Yukarıdaki değerlendirmeye bağlı ikinci tahminim şudur: Ne 2018’de, ne de 2018’i takip eden yıllarda, (Birinci ve İkinci Dünya Savaşı benzeri) büyük ülkeler arasında bir savaş ihtimali olduğunu düşünmüyorum. Ülkelerin yönetici elitleri arasında çelişki ve çıkar çatışması olmadığı gibi, halklarını düşmanlığa sevk edecek milliyetçilik gibi ideolojilerin de toplumlarda bir karşılığı yok. Bunun tek istisnası Çin olabilir. Ancak Çin’in de görünür gelecekte savaştan kaçınacağını tahmin ediyorum. Bölgesel savaşların da yaygınlaşmayacağını tahmin ediyorum. Bildiğimiz anlamda konvansiyonel savaşlar uzunca bir zamandır dünyanın sadece en geri kalmış coğrafyalarına özgü bir çatışma biçimi ve sanırım görünür gelecekte de böyle olmaya devam edecek. Yeryüzünde asıl çelişki ve çıkar çatışması, yeryüzündeki varlıkları elinde tutan süper zenginlerle, hiçbir varlığa sahip olayan yoksullar ve önümüzdeki yıllarda yaşanacak derin ekonomik krizlerde yoksullaşacak günümüz orta sınıfları arasında. Dolayısıyla olası (politik, kültürel, askeri) tüm çatışmanın ülkeler arasında değil, küresel ölçekte bu kesimler arasında olacağını tahmin ediyorum. (Bu anlamda çok yoğun ve sert sınıf savaşlarına geri dönülecek bir döneme girdiğimizi düşünüyorum.)
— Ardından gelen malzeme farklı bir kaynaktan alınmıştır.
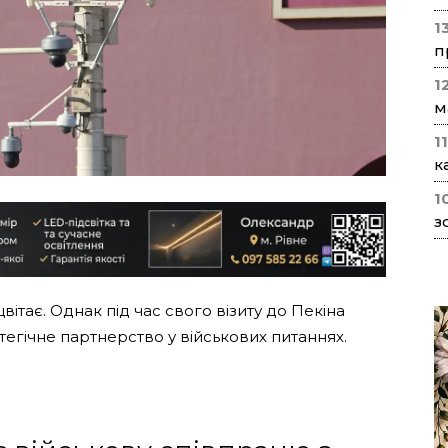
1
п
1
м
1
к
1
з
вітає. Однак під час свого візиту до Пекіна
егічне партнерство у військових питаннях.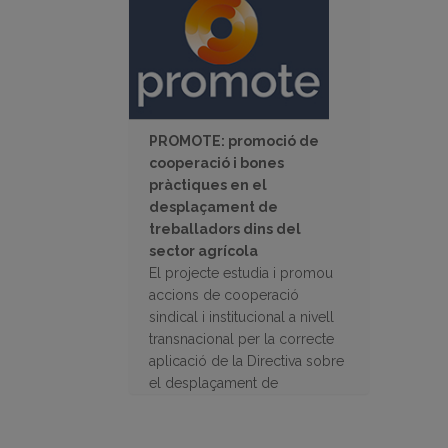
PROMOTE: promoció de
cooperació i bones
pràctiques en el
desplaçament de
treballadors dins del
sector agrícola
El projecte estudia i promou
accions de cooperació
sindical i institucional a nivell
transnacional per la correcte
aplicació de la Directiva sobre
el desplaçament de
treballadors dins del sector
agrícola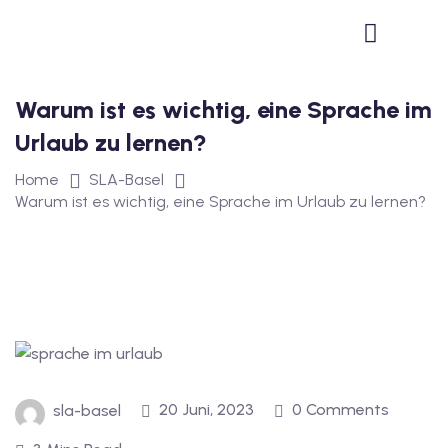
1
vkurs Deutsch B1
Warum ist es wichtig, eine Sprache im
Deutsch B1
Urlaub zu lernen?
kurs Deutsch B1
Home
SLA-Basel
utsch B1
Warum ist es wichtig, eine Sprache im Urlaub zu lernen?
2
ivkurs Deutsch B2
Deutsch B2
vkurs Deutsch B2
20 Juni, 2023
0 Comments
sla-basel
eutsch B2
ii) Dünyada uzun zamandır ilerleyen ve 2018 sonrasında çok ciddi etkileri görülecek ikinci önemli trend küresel ısınma ve iklim değişimi. Son bir yüzyılda yeryüzü sıcaklığı yaklaşık 1°C arttı ve bu artış görünür gelecekte de (iniş çıkışlarla) devam edecek.
[image error]
Küresel ısınmanın görünen gelecekte beklenen sonuçları şunları: Okyanus seviyesinde yükselme, seller, kuraklık, orman yangınları, aşırı hava koşulları, altyapıda (giderek artan) hasar, üretimde ve üretkenlikte düşüş, kitlesel göçler, artan güvenlik sorunları, türlerin yok oluşu. Bütün bu sorunların bir de mali tablosu var: Bu mali tablo her sene katlanarak artıyor. Ülkeler küresel ısınmanın maliyetini karşılayabilmek için her sene daha büyük miktarda bütçe ayırmak zorunda kalacak. Bu maliyetler bir yerde karşılanamaz seviyeye gelecek. Asıl soru şu: Ne zaman?
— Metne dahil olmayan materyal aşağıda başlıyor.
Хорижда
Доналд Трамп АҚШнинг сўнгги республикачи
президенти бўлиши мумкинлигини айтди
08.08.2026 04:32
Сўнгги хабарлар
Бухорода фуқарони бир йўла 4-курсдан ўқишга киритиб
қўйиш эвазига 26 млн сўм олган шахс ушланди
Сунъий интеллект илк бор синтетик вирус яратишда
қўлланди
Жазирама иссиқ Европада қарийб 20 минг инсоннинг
Önceleri küresel ısınmanın çok uzun vadeli bir sorun olduğu düşünülüyordu. Daha sonra bilim çevreleri tehlikenin “beklediklerinden” çok daha yakın olduğu uyarılarını yapmaya başladılar. Daha önceki yıllarda 21. yüzyılın sonlarında gerçekleşeceği tahmin edilen “felaketler” sürekli öne çekiliyor. Bazı ülkeler bu sorunları “geri dönüşümsüz bir şekilde yaşamaya başladı bile.
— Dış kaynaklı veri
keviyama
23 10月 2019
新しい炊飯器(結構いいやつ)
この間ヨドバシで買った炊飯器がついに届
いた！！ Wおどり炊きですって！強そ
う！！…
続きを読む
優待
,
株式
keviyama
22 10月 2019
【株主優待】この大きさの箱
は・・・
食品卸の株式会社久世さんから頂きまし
Türkiye’nin sürekli jeopolitik bağlamda tartışılan Suriye ve göçmenler sorunu, sadece bir “politika” sorunu değil, aynı zamanda küresel ısınmayla ve kuraklıkla da ilintili bir sorun. Önümüzdeki on yıllarda 500 milyon civarında insanın (özellikle de kuraklaşan ve verimsizleşen) Ortadoğu’dan daha ılıman kuzeye doğru göç edeceği tahmin ediliyor. Avrupa bütün gücüyle buna önlem almaya çalışırken, Türkiye göç istilasına en hazırlıksız yakalanan ülkelerden biri. Türkiye’nin diğer hatası, gelecekte en önemli zenginlik kabul edilecek doğal varlıklarını, yukarıda anlattığım ultra zengin azınlığın sermaye biriktirme hırslarına kurban ediyor olması. Orman tahribatı, deniz dolgusu, betonlaşma ve inşaata dayalı büyüme intihar demek.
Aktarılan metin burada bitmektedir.